Público (18 Set)
Escola cria turma só de crianças de etnia cigana por Natália Faria
Turma tem 14 alunos de etnia cigana, com idades entre os 7 e os 14 anos e com historial de chumbos e absentismo. Pais mostram-se indignados.
Na Escola Básica do 1º ciclo dos Templários, em Tomar, foi criada uma turma composta exclusivamente por alunos de etnia cigana. Os pais estão indignados e consideram a atitude discriminatória. “Isto é desrespeito pela etnia. Ainda se fossem todos da primeira classe, podia fazer algum sentido, mas juntarem estes miúdos todos só porque são ciganos é encostá-los a uma parede para não aprenderem nada”, afirma António Pascoal (AP), pai de um dos alunos.
AP tem um filho de 11 anos a frequentar o 3º ano e reconhece as dificuldades no percurso escolar. “O meu filho chumbou por causa das faltas, mas isso é porque tem problemas respiratórios, fica doente. Mas se anda na terceira classe devia estar com alunos do mesmo ano. Como é que um professor vai conseguir ensinar ao mesmo tempo quem entrou este ano na escola pela primeira vez e quem já tem 14 anos?”
O director do agrupamento, Carlos Ribeiro (CR), nega qualquer intuito discriminatório por detrás desta concentração de alunos de etnia cigana. “Criámos uma turma mais pequena com meninos que são repetentes”, com o objectivo de “tentar precisamente que eles progridam e não fiquem a marcar passo, como tem acontecido em anos anteriores”. Reconhece que são todos de etnia cigana, mas afirma que na EB1 dos Templários continua a haver alunos de etnia cigana integrados em turmas ditas “normais”. “Neste caso procurámos juntar os alunos que, independentemente das idades, estão ao mesmo nível em termos de aprendizagem. São alunos com muitos problemas de assiduidade, é difícil mantê-los na escola, e a ideia é apostar neles e tentar que tenham sucesso, porque normais, é que eles avançaram na idade física mas em termos de aprendizagens não evoluíram. ”
CR reconheceu que não foi dada qualquer explicação prévia às famílias. “Nunca nos ocorreu que as pessoas pudessem entender esta situação como tendo algo de racista”.

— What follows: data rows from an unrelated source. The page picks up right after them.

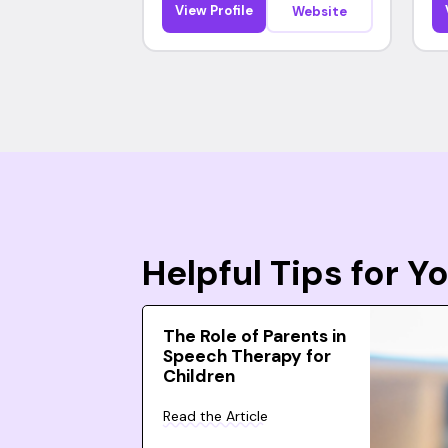
View Profile
Website
Helpful Tips for 
The Role of Parents in
Speech Therapy for
Children
Read the Article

Maria José Casanova (MJC), socióloga, garante que a este tipo de soluções se associam sempre resultados desastrosos e mostra-se, por princípio, “completamente contra” este tipo de agregação. Um dos problemas é que “muitos professores já olham para as crianças ciganas com o preconceito de que elas não vão conseguir aprender os conhecimentos científicos normais”. “Não devemos esquecer que a escola é um espaço hostil para as crianças ciganas, porque funciona segundo regras e normas que a criança desconhece” alerta MJC “adiantando assim uma explicação para o elevado grau de absentismo entre estes alunos.” Com progenitores quase sempre detentores de uma “baixíssima escolarização”, “tem de haver da parte do corpo docente uma compreensão para este fenómeno”. “As turmas só de crianças ciganas são uma realidade em muitas escolas. E muitas vezes as escolas fazem isso até com um sentimento de generosidade, sem intenção de discriminar.” “Não é ilegal” “Apesar de a lei antidiscriminação racial proibir turmas só de uma minoria, ressalva ao mesmo tempo que essa constituição é possível se for para melhorar a situação destas minorias”, diz MJC.